Like all peoples throughout history in such a situation, they turned to rend their leaders – a condition of mind which was nursed by revolutionaries and received an enormous impetus from the hint contained in the concluding passage of Wilson’s second Note.
When Wilson’s third Note arrived – in crushing reply to the bravado of the German communication of October 20th – then the fate of the Kaiser and his military advisers was practically sealed in the eyes of the German people at home, for it concluded with the statement that if the United States had to deal ‘with the military masters and the monarchial autocrats of Germany now, or if it is likely to have to deal with them later in regard to the international obligations of the German Empire, it must demand, not peace negotiations but surrender.’
This Note – received in Berlin on October 23rd – announced also that the only armistice terms which Germany would be offered were those which would leave her virtually defenceless, and so brought the whole situation to a climax.
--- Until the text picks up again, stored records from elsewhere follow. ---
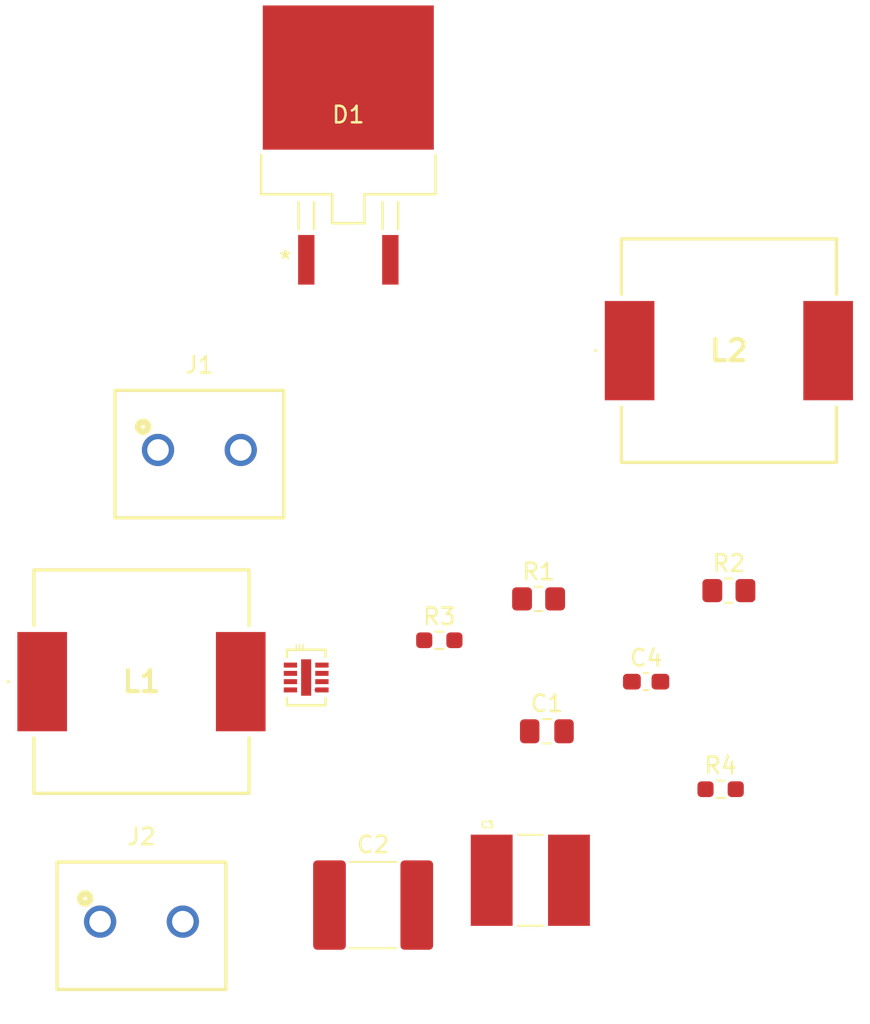
<source format=kicad_pcb>
(kicad_pcb
	(version 20240108)
	(generator "pcbnew")
	(generator_version "8.0")
	(general
		(thickness 1.6)
		(legacy_teardrops no)
	)
	(paper "A4")
	(layers
		(0 "F.Cu" signal)
		(31 "B.Cu" signal)
		(32 "B.Adhes" user "B.Adhesive")
		(33 "F.Adhes" user "F.Adhesive")
		(34 "B.Paste" user)
		(35 "F.Paste" user)
		(36 "B.SilkS" user "B.Silkscreen")
		(37 "F.SilkS" user "F.Silkscreen")
		(38 "B.Mask" user)
		(39 "F.Mask" user)
		(40 "Dwgs.User" user "User.Drawings")
		(41 "Cmts.User" user "User.Comments")
		(42 "Eco1.User" user "User.Eco1")
		(43 "Eco2.User" user "User.Eco2")
		(44 "Edge.Cuts" user)
		(45 "Margin" user)
		(46 "B.CrtYd" user "B.Courtyard")
		(47 "F.CrtYd" user "F.Courtyard")
		(48 "B.Fab" user)
		(49 "F.Fab" user)
		(50 "User.1" user)
		(51 "User.2" user)
		(52 "User.3" user)
		(53 "User.4" user)
		(54 "User.5" user)
		(55 "User.6" user)
		(56 "User.7" user)
		(57 "User.8" user)
		(58 "User.9" user)
	)
	(setup
		(pad_to_mask_clearance 0)
		(allow_soldermask_bridges_in_footprints no)
		(pcbplotparams
			(layerselection 0x00010fc_ffffffff)
			(plot_on_all_layers_selection 0x0000000_00000000)
			(disableapertmacros no)
			(usegerberextensions no)
			(usegerberattributes yes)
			(usegerberadvancedattributes yes)
			(creategerberjobfile yes)
			(dashed_line_dash_ratio 12.000000)
			(dashed_line_gap_ratio 3.000000)
			(svgprecision 4)
			(plotframeref no)
			(viasonmask no)
			(mode 1)
			(useauxorigin no)
			(hpglpennumber 1)
			(hpglpenspeed 20)
			(hpglpendiameter 15.000000)
			(pdf_front_fp_property_popups yes)
			(pdf_back_fp_property_popups yes)
			(dxfpolygonmode yes)
			(dxfimperialunits yes)
			(dxfusepcbnewfont yes)
			(psnegative no)
			(psa4output no)
			(plotreference yes)
			(plotvalue yes)
			(plotfptext yes)
			(plotinvisibletext no)
			(sketchpadsonfab no)
			(subtractmaskfromsilk no)
			(outputformat 1)
			(mirror no)
			(drillshape 1)
			(scaleselection 1)
			(outputdirectory "")
		)
	)
	(net 0 "")
	(net 1 "GND")
	(net 2 "Vin")
	(net 3 "Net-(D1-A)")
	(net 4 "Net-(U1-SW)")
	(net 5 "/Vout")
	(net 6 "Net-(U1-INTVcc)")
	(net 7 "Net-(U1-EN{slash}UVLO)")
	(net 8 "Net-(U1-FBX)")
	(footprint "DCDC Footprints:DFN-8_DDB" (layer "F.Cu") (at 31.9524 53.25))
	(footprint "Resistor_SMD:R_0805_2012Metric_Pad1.20x1.40mm_HandSolder" (layer "F.Cu") (at 46 48.5))
	(footprint "DCDC Footprints:AVR1F131309SR25LT" (layer "F.Cu") (at 22 53.5))
	(footprint "DCDC Footprints:691137710002" (layer "F.Cu") (at 22 68))
	(footprint "Capacitor_SMD:C_0805_2012Metric_Pad1.18x1.45mm_HandSolder" (layer "F.Cu") (at 46.5 56.5))
	(footprint "DCDC Footprints:CAPC6050X550N" (layer "F.Cu") (at 45.5 65.5))
	(footprint "DCDC Footprints:AVR1F131309SR25LT" (layer "F.Cu") (at 57.5 33.5))
	(footprint "Capacitor_SMD:C_2220_5750Metric_Pad1.97x5.40mm_HandSolder" (layer "F.Cu") (at 36 67))
	(footprint "Resistor_SMD:R_0603_1608Metric_Pad0.98x0.95mm_HandSolder" (layer "F.Cu") (at 40 51))
	(footprint "Resistor_SMD:R_0603_1608Metric_Pad0.98x0.95mm_HandSolder" (layer "F.Cu") (at 57 60))
	(footprint "Resistor_SMD:R_0805_2012Metric_Pad1.20x1.40mm_HandSolder" (layer "F.Cu") (at 57.5 48))
	(footprint "Package_TO_SOT_SMD:D2PAK_STM" (layer "F.Cu") (at 34.5 19.2479))
	(footprint "DCDC Footprints:691137710002" (layer "F.Cu") (at 25.5 39.5))
	(footprint "Capacitor_SMD:C_0603_1608Metric_Pad1.08x0.95mm_HandSolder" (layer "F.Cu") (at 52.5 53.5))
	(segment
		(start 32.9048 54)
		(end 32.5574 54)
		(width 0.2)
		(layer "F.Cu")
		(net 1)
		(uuid "8a4e12da-3178-4bfc-83f7-e00059899d54")
	)
)

</source>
Ludendorff’s confidence was by now so restored that he called upon the nation to reject the terms and the Army to continue the war; but if the Army still believed itself capable
of doing so, the nation did not, as only three weeks before Ludendorff had insisted to von Hintze and the Chancellor that the Army was almost broken. Riots broke out all over Germany, instigated by revolutionaries and augmented by deserters from both eastern and western fronts, and tension increased as hours and then days went by with no sign whatever of either dismissal of the key figures of the Supreme Command, or abdication of the Kaiser, both of which conditions were obviously required by Wilson.
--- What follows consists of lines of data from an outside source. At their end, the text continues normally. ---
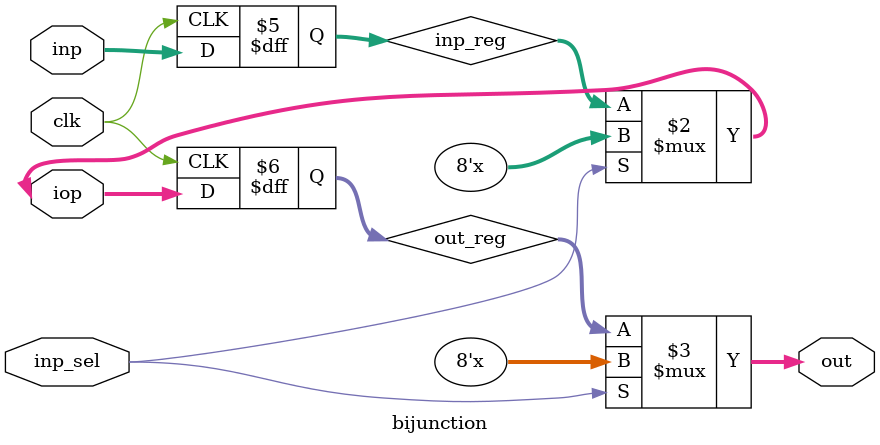
<source format=v>
module bijunction(	input wire clk, inp_sel,
					input wire  [7:0] inp,
					output wire [7:0] out,
					inout wire  [7:0] iop );

reg [7:0] inp_reg, out_reg;

assign iop	= !inp_sel
			? inp_reg
			: 8'bZ;

assign out = inp_sel
		   ? 8'bZ
		   : out_reg;

always @ (posedge clk) begin
	out_reg <= iop;
	inp_reg <= inp;
end

endmodule


</source>
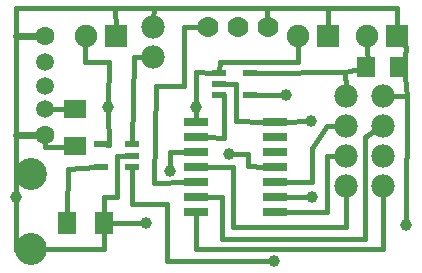
<source format=gtl>
G04 MADE WITH FRITZING*
G04 WWW.FRITZING.ORG*
G04 DOUBLE SIDED*
G04 HOLES PLATED*
G04 CONTOUR ON CENTER OF CONTOUR VECTOR*
%ASAXBY*%
%FSLAX23Y23*%
%MOIN*%
%OFA0B0*%
%SFA1.0B1.0*%
%ADD10C,0.039370*%
%ADD11C,0.069444*%
%ADD12C,0.059055*%
%ADD13C,0.106299*%
%ADD14C,0.062992*%
%ADD15C,0.078000*%
%ADD16C,0.075000*%
%ADD17R,0.047244X0.021654*%
%ADD18R,0.062992X0.070866*%
%ADD19R,0.062992X0.074803*%
%ADD20R,0.080000X0.026000*%
%ADD21R,0.075000X0.075000*%
%ADD22R,0.074803X0.062992*%
%ADD23C,0.016000*%
%ADD24C,0.024000*%
%LNCOPPER1*%
G90*
G70*
G54D10*
X1024Y507D03*
G54D11*
X878Y822D03*
X778Y822D03*
X678Y822D03*
X878Y822D03*
X778Y822D03*
X678Y822D03*
G54D10*
X938Y594D03*
X639Y554D03*
G54D12*
X135Y704D03*
X135Y625D03*
X135Y547D03*
G54D10*
X898Y43D03*
X39Y255D03*
G54D13*
X89Y80D03*
G54D14*
X135Y791D03*
X135Y460D03*
G54D13*
X89Y330D03*
G54D10*
X1026Y255D03*
X749Y397D03*
X473Y169D03*
X552Y342D03*
X1339Y161D03*
X347Y554D03*
G54D15*
X497Y722D03*
X497Y822D03*
X1264Y592D03*
X1264Y492D03*
X1264Y392D03*
X1264Y292D03*
X1139Y592D03*
X1139Y492D03*
X1139Y392D03*
X1139Y292D03*
G54D16*
X371Y791D03*
X271Y791D03*
X371Y791D03*
X271Y791D03*
X1080Y791D03*
X980Y791D03*
X1080Y791D03*
X980Y791D03*
X1308Y791D03*
X1208Y791D03*
X1308Y791D03*
X1208Y791D03*
G54D17*
X717Y669D03*
X717Y631D03*
X717Y594D03*
X820Y594D03*
X820Y669D03*
G54D18*
X1206Y688D03*
X1316Y688D03*
G54D19*
X332Y169D03*
X209Y169D03*
G54D17*
X426Y355D03*
X426Y392D03*
X426Y430D03*
X324Y430D03*
X324Y355D03*
G54D20*
X640Y505D03*
X640Y455D03*
X640Y405D03*
X640Y355D03*
X640Y305D03*
X640Y255D03*
X640Y205D03*
X901Y205D03*
X901Y255D03*
X901Y305D03*
X901Y355D03*
X901Y405D03*
X901Y455D03*
X901Y505D03*
G54D21*
X371Y791D03*
X371Y791D03*
X1080Y791D03*
X1080Y791D03*
X1308Y791D03*
X1308Y791D03*
G54D22*
X237Y547D03*
X237Y424D03*
G54D23*
X331Y82D02*
X116Y80D01*
D02*
X331Y137D02*
X331Y82D01*
D02*
X434Y720D02*
X472Y721D01*
D02*
X268Y705D02*
X270Y768D01*
D02*
X348Y705D02*
X268Y705D01*
D02*
X347Y568D02*
X348Y705D01*
D02*
X357Y169D02*
X460Y169D01*
D02*
X639Y530D02*
X640Y512D01*
D02*
X639Y541D02*
X639Y530D01*
D02*
X544Y43D02*
X544Y232D01*
D02*
X544Y232D02*
X426Y232D01*
D02*
X426Y232D02*
X426Y350D01*
D02*
X885Y43D02*
X544Y43D01*
D02*
X875Y884D02*
X877Y843D01*
D02*
X718Y704D02*
X978Y704D01*
D02*
X978Y704D02*
X979Y768D01*
D02*
X924Y594D02*
X838Y594D01*
D02*
X717Y674D02*
X718Y704D01*
D02*
X734Y594D02*
X709Y594D01*
D02*
X772Y507D02*
X772Y633D01*
D02*
X772Y633D02*
X735Y632D01*
D02*
X867Y505D02*
X772Y507D01*
D02*
X639Y672D02*
X699Y669D01*
D02*
X639Y568D02*
X639Y672D01*
D02*
X709Y594D02*
X717Y594D01*
D02*
X734Y453D02*
X734Y594D01*
D02*
X675Y454D02*
X734Y453D01*
D02*
X1136Y670D02*
X838Y669D01*
G54D24*
D02*
X1332Y689D02*
X1316Y688D01*
D02*
X1214Y689D02*
X1206Y688D01*
G54D23*
D02*
X39Y330D02*
X62Y330D01*
D02*
X1341Y590D02*
X1339Y174D01*
D02*
X377Y254D02*
X377Y392D01*
D02*
X377Y392D02*
X408Y392D01*
D02*
X331Y256D02*
X377Y254D01*
D02*
X331Y200D02*
X331Y256D01*
D02*
X214Y349D02*
X306Y354D01*
D02*
X210Y200D02*
X214Y349D01*
D02*
X434Y720D02*
X426Y435D01*
D02*
X551Y404D02*
X606Y405D01*
D02*
X552Y355D02*
X551Y404D01*
D02*
X811Y358D02*
X867Y356D01*
D02*
X811Y397D02*
X811Y358D01*
D02*
X762Y397D02*
X811Y397D01*
D02*
X370Y884D02*
X371Y814D01*
D02*
X1013Y255D02*
X936Y255D01*
D02*
X39Y79D02*
X62Y80D01*
D02*
X39Y241D02*
X39Y79D01*
D02*
X39Y330D02*
X39Y268D01*
D02*
X39Y405D02*
X39Y330D01*
D02*
X498Y302D02*
X606Y304D01*
D02*
X506Y625D02*
X498Y302D01*
D02*
X657Y822D02*
X598Y822D01*
D02*
X598Y625D02*
X506Y625D01*
D02*
X598Y822D02*
X598Y743D01*
D02*
X598Y743D02*
X598Y625D01*
D02*
X498Y884D02*
X497Y847D01*
D02*
X1011Y507D02*
X936Y505D01*
D02*
X1263Y80D02*
X1264Y268D01*
D02*
X1201Y116D02*
X1202Y456D01*
D02*
X1202Y456D02*
X1243Y480D01*
D02*
X726Y254D02*
X726Y116D01*
D02*
X726Y116D02*
X1201Y116D01*
D02*
X675Y254D02*
X726Y254D01*
D02*
X951Y205D02*
X936Y205D01*
D02*
X1076Y205D02*
X951Y205D01*
D02*
X1076Y392D02*
X1076Y205D01*
D02*
X1025Y304D02*
X936Y305D01*
D02*
X1025Y418D02*
X1025Y304D01*
D02*
X1077Y491D02*
X1025Y418D01*
D02*
X1114Y392D02*
X1076Y392D01*
D02*
X1114Y492D02*
X1077Y491D01*
D02*
X875Y884D02*
X1080Y884D01*
D02*
X498Y884D02*
X875Y884D01*
D02*
X1139Y154D02*
X764Y154D01*
D02*
X764Y154D02*
X764Y354D01*
D02*
X764Y354D02*
X675Y355D01*
D02*
X1139Y268D02*
X1139Y154D01*
D02*
X370Y884D02*
X498Y884D01*
D02*
X142Y884D02*
X370Y884D01*
D02*
X39Y884D02*
X142Y884D01*
D02*
X39Y546D02*
X40Y790D01*
D02*
X40Y790D02*
X39Y884D01*
D02*
X40Y460D02*
X39Y546D01*
D02*
X39Y405D02*
X40Y460D01*
D02*
X1339Y754D02*
X1323Y773D01*
D02*
X1332Y689D02*
X1339Y754D01*
D02*
X1341Y590D02*
X1332Y689D01*
D02*
X1288Y592D02*
X1341Y590D01*
D02*
X1308Y884D02*
X1080Y884D01*
D02*
X1080Y884D02*
X1080Y814D01*
D02*
X1308Y814D02*
X1308Y884D01*
D02*
X1214Y689D02*
X1209Y768D01*
D02*
X1136Y670D02*
X1214Y689D01*
D02*
X1138Y617D02*
X1136Y670D01*
D02*
X1263Y80D02*
X638Y80D01*
D02*
X638Y80D02*
X640Y197D01*
G54D24*
D02*
X40Y460D02*
X104Y460D01*
D02*
X40Y790D02*
X104Y790D01*
G54D23*
D02*
X154Y547D02*
X205Y547D01*
D02*
X183Y421D02*
X135Y421D01*
D02*
X135Y421D02*
X135Y435D01*
D02*
X205Y423D02*
X183Y421D01*
D02*
X347Y541D02*
X348Y429D01*
D02*
X348Y429D02*
X342Y429D01*
G04 End of Copper1*
M02*
</source>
But as it happened, the Kaiser was in Germany at this time, not at the front, and his somewhat malleable personality was thus more influenced by the Chancellor than by his First Quartermaster-General. With the excuse that Ludendorff’s appeal for the continuance of the war was a breach of privilege, Prince Max announced that there was no longer room at the head of the German Nation for both Ludendorff and himself: and with the unfeeling ingratitude of the essentially shallow personality, the Kaiser sent for Ludendorff on October 26th and curtly indicated that his resignation would be acceptable.
Thus after a lifetime of service to the German Nation, Ludendorff was dismissed, and it is doubtful whether he ever realized that the cruelty of his own fate was overshadowed by that of his country – for which he was himself largely responsible. That Germany would have been beaten militarily in the end there is little doubt, for her armies were by now greatly outnumbered – but even had they been pressed right back behind their own frontiers, Germany might still have secured relatively satisfactory peace terms, as four at least of the Allies were very tired. But when the Nation behind the Army disintegrated, then all was lost and Germany’s enemies could impose what terms they liked. This was a direct result of Ludendorff’s collapse on September 28th. Germany’s complete ruin was brought about because, at a crucial moment, Ludendorff thought that her armies were beaten; and by the time he had discovered his mistake, it was too late.